* **Problem to solve**
In the text read from each of the entries below, swap "Диваны" for "Софы" and copy out the text with nothing else changed. Leave the pictures out.
--*--
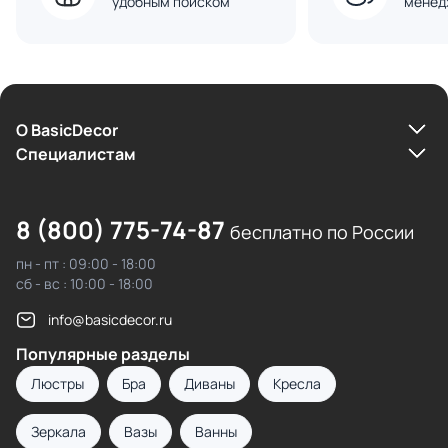
удобным поиском
менед
О BasicDecor
Cпециалистам
8 (800) 775-74-87
бесплатно по России
пн - пт : 09:00 - 18:00
сб - вс : 10:00 - 18:00
info@basicdecor.ru
Популярные разделы
Люстры
Бра
Диваны
Кресла
Зеркала
Вазы
Ванны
--*--
* **Response to the exercise**
удобным поиском
менед
О BasicDecor
Cпециалистам
8 (800) 775-74-87
бесплатно по России
пн - пт : 09:00 - 18:00
сб - вс : 10:00 - 18:00
info@basicdecor.ru
Популярные разделы
Люстры
Бра
Софы
Кресла
Зеркала
Вазы
Ванны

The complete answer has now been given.